Huh? If this is a reference to something, can you explain?
You may have noticed that a lot of people on here are concerned about AI going rogue and doing things like converting everything into paperclips. If you have no effective way of assuring good behavior, but you keep adding capability to each new version of your system, you may find yourself paperclipped. That’s generally incompatible with life.
This isn’t some kind of game where the worst that can happen is that somebody’s feelings get hurt.
This is only believed by a small portion of the population.
Why do you think the aforementioned decision makers share such beliefs?
I doubt they do. And using the unqualified word “believe” implies a level of certainty that nobody probably has. I also doubt that their “beliefs” are directly and decisively responsible to their decisions. They are responding to their daily environments and incentives.
Anyway, regardless of what they believe or of what their decision making processes are, the bottom line is that they’re not doing anything effective to assure good behavior in the things they’re building. That’s the central point here. Their motivations are mostly an irrelevant side issue, and only might really matter if understanding them provided a path to getting them to modify their actions… which is unlikely.
When I say “literal fear of actual death”, what I’m really getting at is that, for whatever reasons, these people ARE ACTING AS IF THAT RISK DID NOT EXIST WHEN IT IN FACT DOES EXIST. I’m not saying they do feel that fear. I’m not even saying they do not feel that fear. I’m saying they ought to feel that fear.

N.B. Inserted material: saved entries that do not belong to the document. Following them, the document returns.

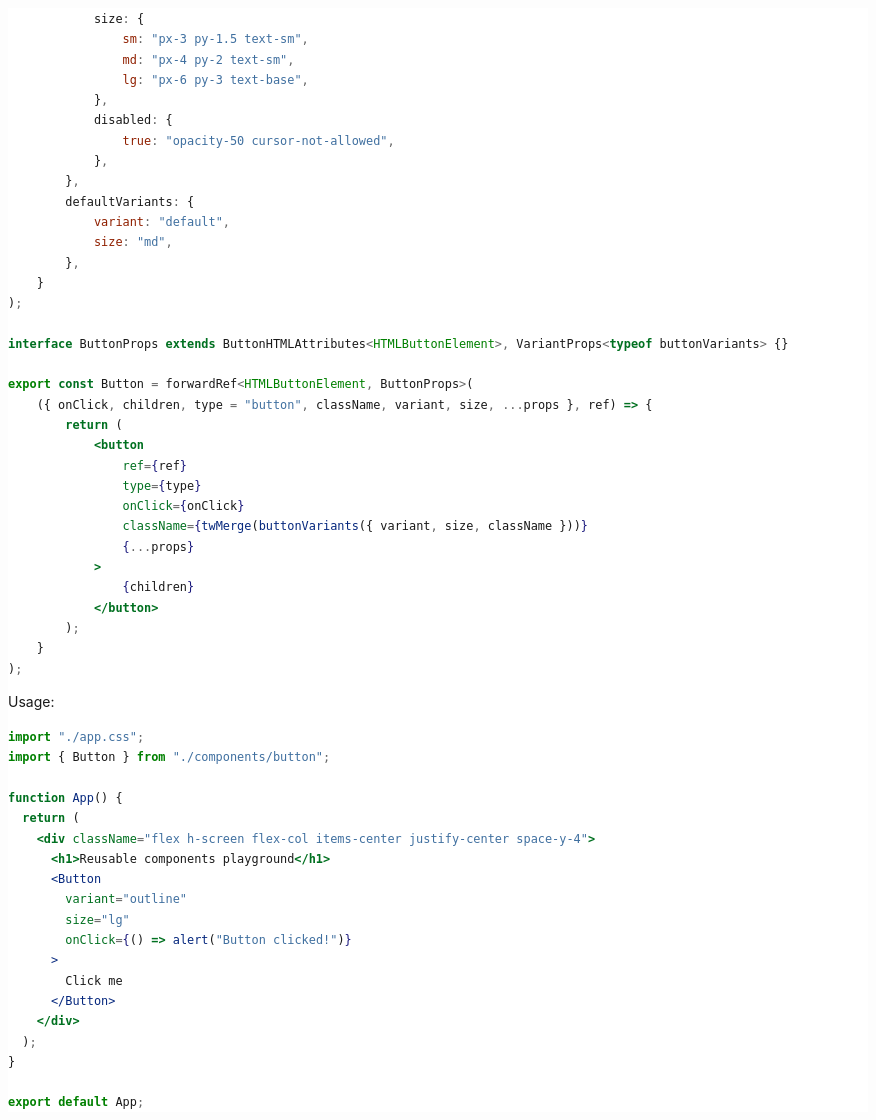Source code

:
 ```jsx
            size: {
                sm: "px-3 py-1.5 text-sm",
                md: "px-4 py-2 text-sm",
                lg: "px-6 py-3 text-base",
            },
            disabled: {
                true: "opacity-50 cursor-not-allowed",
            },
        },
        defaultVariants: {
            variant: "default",
            size: "md",
        },
    }
);

interface ButtonProps extends ButtonHTMLAttributes<HTMLButtonElement>, VariantProps<typeof buttonVariants> {}

export const Button = forwardRef<HTMLButtonElement, ButtonProps>(
    ({ onClick, children, type = "button", className, variant, size, ...props }, ref) => {
        return (
            <button
                ref={ref}
                type={type}
                onClick={onClick}
                className={twMerge(buttonVariants({ variant, size, className }))}
                {...props}
            >
                {children}
            </button>
        );
    }
);
```

Usage:

```jsx
import "./app.css";
import { Button } from "./components/button";

function App() {
  return (
    <div className="flex h-screen flex-col items-center justify-center space-y-4">
      <h1>Reusable components playground</h1>
      <Button
        variant="outline"
        size="lg"
        onClick={() => alert("Button clicked!")}
      >
        Click me
      </Button>
    </div>
  );
}

export default App;
```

They are also ignoring a bunch of other risks, including many that a lot of them publicly claim they do believe are real. But they’re doing this stuff anyway. I don’t care if that’s caused by what they believe, by them just running on autopilot, or by their being captive to Moloch. The important part is what they are actually doing.
… and, by the way, if they’re going to keep doing that, it might be appropriate to remove their ability to act as “decision makers”.
If this is your view, then what does your previous comment,
have to with decisions made at Microsoft/OpenAI ?
Their ‘daily environments and incentives’ would almost certainly not include such a fear.